An example: headers were recently given as an example of a "little odd and end". To me, they're a fundamental component. Little odds and ends would be things like AC compressor brackets or PS lines. When looking at a used/partial swap, you'll have to figure out which kind of builder you're dealing with.

Greg Voth
Greg Voth Dork
12/14/17 12:04 p.m.
Keith Tanner said:

An example: headers were recently given as an example of a "little odd and end". To me, they're a fundamental component. Little odds and ends would be things like AC compressor brackets or PS lines.

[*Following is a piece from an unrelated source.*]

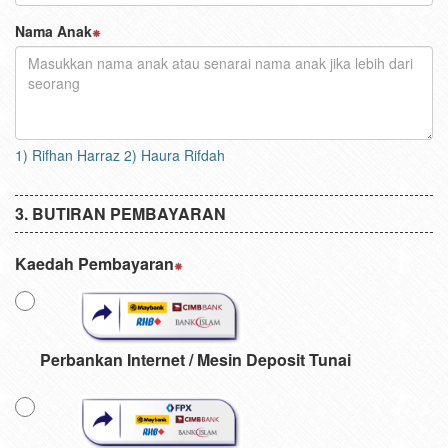
Nama Anak
1) Rifhan Harraz 2) Haura Rifdah
BUTIRAN PEMBAYARAN
Kaedah Pembayaran
Perbankan Internet / Mesin Deposit Tunai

Quoted for truth. That's why on the first 5.0 Miata we build the prior owner stopped. Also why we had flipped headers running under the front subframe. Ok for the challenge. Not great on the street with roughly 2 inches of ground clearance. 

Keith Tanner
Keith Tanner MegaDork
12/14/17 12:08 p.m.

Most "V8 Miata projects" I've seen for sale around here have done the first step - take out everything that's not a V8 - and no more. They look a lot like cars with no drivetrain, but you know, they're V8 Miatas if you squint and hope really hard! laugh

jharry3
jharry3 Reader
12/14/17 12:23 p.m.
FuzzWuzzy
FuzzWuzzy Reader
12/14/17 12:25 p.m.
Keith Tanner said:

Most "V8 Miata projects" I've seen for sale around here have done the first step - take out everything that's not a V8 - and no more. They look a lot like cars with no drivetrain, but you know, they're V8 Miatas if you squint and hope really hard! laugh

I think that's the thing for most swap projects. They had fun taking everything apart and probably realized it's going to take a whole lot longer to put something not made for it back in. laugh

Blaise
Blaise Reader
12/14/17 12:33 p.m.

"I can't afford to buy one"

Ok, and it's way cheaper to buy one than build one.

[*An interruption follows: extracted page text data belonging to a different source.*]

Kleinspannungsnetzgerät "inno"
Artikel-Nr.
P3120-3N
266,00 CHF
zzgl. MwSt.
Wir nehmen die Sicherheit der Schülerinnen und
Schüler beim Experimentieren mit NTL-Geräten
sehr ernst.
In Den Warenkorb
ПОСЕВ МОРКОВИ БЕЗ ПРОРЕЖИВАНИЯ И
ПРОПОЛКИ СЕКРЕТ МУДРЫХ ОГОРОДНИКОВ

Sorry man - if you can't afford it you can't afford it. You'll spent a billion hours hacking something together that ultimately you'll bail on or won't be worth the time/effort/$ you put into it. Sorry.

Keith Tanner
Keith Tanner MegaDork
12/14/17 1:06 p.m.

I disagree. I couldn't afford to buy one of the cars we build - the one I drove to work yesterday probably costs 2.5 years of my after-tax income - but I can afford to build one. And I'd build exactly what I'd want instead of having to deal with whatever compromises someone else came up with, so the end result would be better than something I could find used. I've seen very few built cars that are better than what I could put together with the same budget.

And heck, the build is part of the fun.

Patrick
Patrick MegaDork
12/14/17 1:11 p.m.
Keith Tanner said:

I disagree. I couldn't afford to buy one of the cars we build - the one I drove to work yesterday probably costs 2.5 years of my after-tax income - but I can afford to build one. And I'd build exactly what I'd want instead of having to deal with whatever compromises someone else came up with, so the end result would be better than something I could find used. I've seen very few built cars that are better than what I could put together with the same budget.

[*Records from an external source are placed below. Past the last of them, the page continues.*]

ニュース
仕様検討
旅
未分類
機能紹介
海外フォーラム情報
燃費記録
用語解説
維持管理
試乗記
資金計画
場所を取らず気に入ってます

And heck, the build is part of the fun.

X10000

i couldn’t afford to buy anything that I have built for myself, and the “built” cars I’ve bought from others have been hack jobs

SVreX
SVreX MegaDork
12/14/17 1:12 p.m.
jharry3 said:

Here is the fast way to a V-8 Miata:

https://houston.craigslist.org/cto/d/monster-miata-fully-built/6421431187.html

 

That actually may be a pretty good deal, but it's out of my budget. 

SVreX
SVreX MegaDork
12/14/17 1:15 p.m.
Blaise said:

"I can't afford to buy one"

Ok, and it's way cheaper to buy one than build one.

Sorry man - if you can't afford it you can't afford it. You'll spent a billion hours hacking something together that ultimately you'll bail on or won't be worth the time/effort/$ you put into it. Sorry.

That's the kind of response people give who have never been to the Challenge. 

I can't afford a 12 second turbo Miata that can dominate an autocross course, but I had one.